Diskusi tentang utang Indonesia dari perspektif lain kembali dibuka. 
Setidaknya, ajakan untuk melihat persoalan utang dari sudut non-konvensional 
ini telah disampaikan oleh Menneg PPN/Kepala Bappenas, Paskah Suzetta, dan 
Menteri Keuangan (Menkeu) Sri Mulyani. 

Kepala Bappenas setidaknya telah mengeluarkan dua gagasan penting. Pertama, 
perlunya Indonesia mendapatkan pemotongan utang luar negeri. Kedua, bersama 
Menkeu Sri, Paskah mengeluarkan ide untuk mempercepat pembayaran utang kepada 
IMF. 

Sedangkan Menkeu dalam acara Workshop On Debt Sustainability and Development 
Strategies beberapa waktu lalu, menyatakan perlu adanya pandangan baru baik 
dari negara HIPC, negara berkembang tapi dengan belitan utang, dan kreditor 
dalam strategi mengelola utang. 

Menkeu mengusulkan agar pencapaian tujuan Millenium Development Goal's (MDG's) 
dijadikan sebagai standar baru dalam pengelompokan level negara debitor 
berdasarkan kesinambungan pengelolaan utang luar negeri. Menurutnya, penggunaan 
kriteria pembangunan SDM dan sosial antara lain dalam pencapaian tujuan MDG's 
relatif lebih sensitif menangkap kondisi riil keuangan suatu negara terkait 
dengan utang luar negeri yang dipikul pemerintah yang bersangkutan.

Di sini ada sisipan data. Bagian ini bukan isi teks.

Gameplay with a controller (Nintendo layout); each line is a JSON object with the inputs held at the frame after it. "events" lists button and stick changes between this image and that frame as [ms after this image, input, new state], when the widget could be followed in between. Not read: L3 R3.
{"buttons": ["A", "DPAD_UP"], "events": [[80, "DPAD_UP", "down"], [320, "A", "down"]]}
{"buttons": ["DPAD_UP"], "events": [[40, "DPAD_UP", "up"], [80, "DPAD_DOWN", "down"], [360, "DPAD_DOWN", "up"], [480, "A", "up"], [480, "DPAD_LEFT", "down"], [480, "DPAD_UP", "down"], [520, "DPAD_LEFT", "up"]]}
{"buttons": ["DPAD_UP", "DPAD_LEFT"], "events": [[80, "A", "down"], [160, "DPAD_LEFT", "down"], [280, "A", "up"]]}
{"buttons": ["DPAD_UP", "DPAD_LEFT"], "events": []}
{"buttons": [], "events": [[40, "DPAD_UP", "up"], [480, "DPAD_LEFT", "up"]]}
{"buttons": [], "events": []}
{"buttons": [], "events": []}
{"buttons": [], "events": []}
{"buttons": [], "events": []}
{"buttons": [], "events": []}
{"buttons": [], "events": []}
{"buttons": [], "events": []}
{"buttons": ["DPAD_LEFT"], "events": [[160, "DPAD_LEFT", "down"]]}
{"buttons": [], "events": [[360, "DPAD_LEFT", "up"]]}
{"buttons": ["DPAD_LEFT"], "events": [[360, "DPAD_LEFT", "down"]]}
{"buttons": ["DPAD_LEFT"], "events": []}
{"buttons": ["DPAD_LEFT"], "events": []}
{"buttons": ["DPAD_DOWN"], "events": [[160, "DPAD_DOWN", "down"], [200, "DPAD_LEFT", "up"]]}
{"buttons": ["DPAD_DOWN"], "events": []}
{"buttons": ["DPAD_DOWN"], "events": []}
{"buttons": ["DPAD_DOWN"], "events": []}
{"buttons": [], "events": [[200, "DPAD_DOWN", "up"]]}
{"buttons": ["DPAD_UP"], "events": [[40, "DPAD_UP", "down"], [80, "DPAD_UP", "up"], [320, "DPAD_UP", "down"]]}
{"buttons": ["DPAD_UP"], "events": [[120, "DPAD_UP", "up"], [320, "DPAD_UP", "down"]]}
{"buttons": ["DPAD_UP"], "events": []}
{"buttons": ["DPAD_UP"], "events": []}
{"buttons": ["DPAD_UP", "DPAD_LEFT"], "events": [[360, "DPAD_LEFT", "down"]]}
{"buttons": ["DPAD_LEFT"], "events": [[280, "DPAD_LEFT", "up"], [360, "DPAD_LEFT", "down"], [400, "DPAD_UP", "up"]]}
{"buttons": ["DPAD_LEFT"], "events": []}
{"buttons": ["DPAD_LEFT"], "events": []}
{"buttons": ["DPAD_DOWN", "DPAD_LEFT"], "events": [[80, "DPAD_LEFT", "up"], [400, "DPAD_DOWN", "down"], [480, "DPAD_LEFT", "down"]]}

Menkeu menyatakan negara kreditor saat ini masih menggunakan pendekatan klasik 
dalam pengelompokan kemampuan pengelolaan negara debitor. Di antaranya dengan 
penghitungan rasio utang dibandingkan dengan PDB. Padahal, fakta menunjukkan, 
banyak negara dengan debt sustainability level menurut ukuran itu dianggap 
sustainable, tapi mengalami kesulitan yang nyata dalam menjalankan fungsi 
pembangunan. 

Menkeu mengusulkan agar kreditor juga mempertimbangkan kemampuan APBN suatu 
negara dalam melakukan investasi ke sektor sosial, perbaikan kualitas SDM, dan 
penyediaan infrastruktur dalam penghitungan level kemampuan pengelolaan utang 
itu. Menurutnya, perlu pendekatan dual track untuk memperbaiki perspektif 
kreditor dan debitor, sekaligus didukung benchmark sebagai pedoman untuk 
mendefinisikan kembali debt sustainability. 

'Angin baru'
Meski bukan hal baru, apa yang disampaikan Kepala Bappenas dan Menkeu 
setidaknya memberi 'angin baru'. Kebanyakan pemikiran yang berkembang 
konservatif, terlalu text book, dan terkesan miskin inovasi. Padahal, perlunya 
pendekatan alternatif telah ada sejak lama. Setidaknya, peringatan tentang 
bahaya utang bagi kelangsungan investasi sosial telah dinyatakan Rizal Ramli 
pada tahun 1991.

Penulis sering membaca pendapat yang menyatakan kita harus hati-hati dengan ide 
meminta pemotongan utang dan upaya sejenisnya, sebab bisa mengurangi 
kredibilitas Indonesia di mata kreditor dan investor. Menurut pendapat ini, 
tidak masalah kita punya utang besar sepanjang manageble dan sustainable. Ide 
pemotongan utang dianggap kurang tepat. Kalaupun diupayakan akan menemui 
kesia-siaan.

Dimulainya diskusi tentang perlunya pandangan baru dalam melihat utang 
pemerintah ini, setidaknya menunjukkan ada yang kurang tepat dari tesis 
konvensional. Tinggal bagaimana pandangan baru tersebut didorong menjadi 
kebijakan, tidak sekedar wacana. 

Ada baiknya studi bahwa ada negara dengan kriteria debt sustainability level 
dianggap sustainable, tapi mengalami kesulitan nyata dalam menjalankan fungsi 
pembangunan, dapat dimulai dari Indonesia. Penulis tidak yakin kita tidak 
mengalami kesulitan dalam menjalankan fungsi pembangunan SDM dan sosial 
sebagaimana tujuan MDG's. Coba tengok, berapa anggaran untuk pendidikan dan 
kesehatan serta infrastruktur?

Sebagai contoh, idealnya anggaran sektor kesehatan adalah 15 persen dari total 
anggaran nasional. Tapi faktanya, proporsi anggaran sektor kesehatan rata-rata 
kurang dari lima persen. Sejauh ini, pembiayaan kesehatan dari pemerintah hanya 
30 persen, 70 persen dari masyarakat dan swasta. Tidak mengherankan biaya 
kesehatan menjadi sangat mahal bagi kebanyakan masyarakat.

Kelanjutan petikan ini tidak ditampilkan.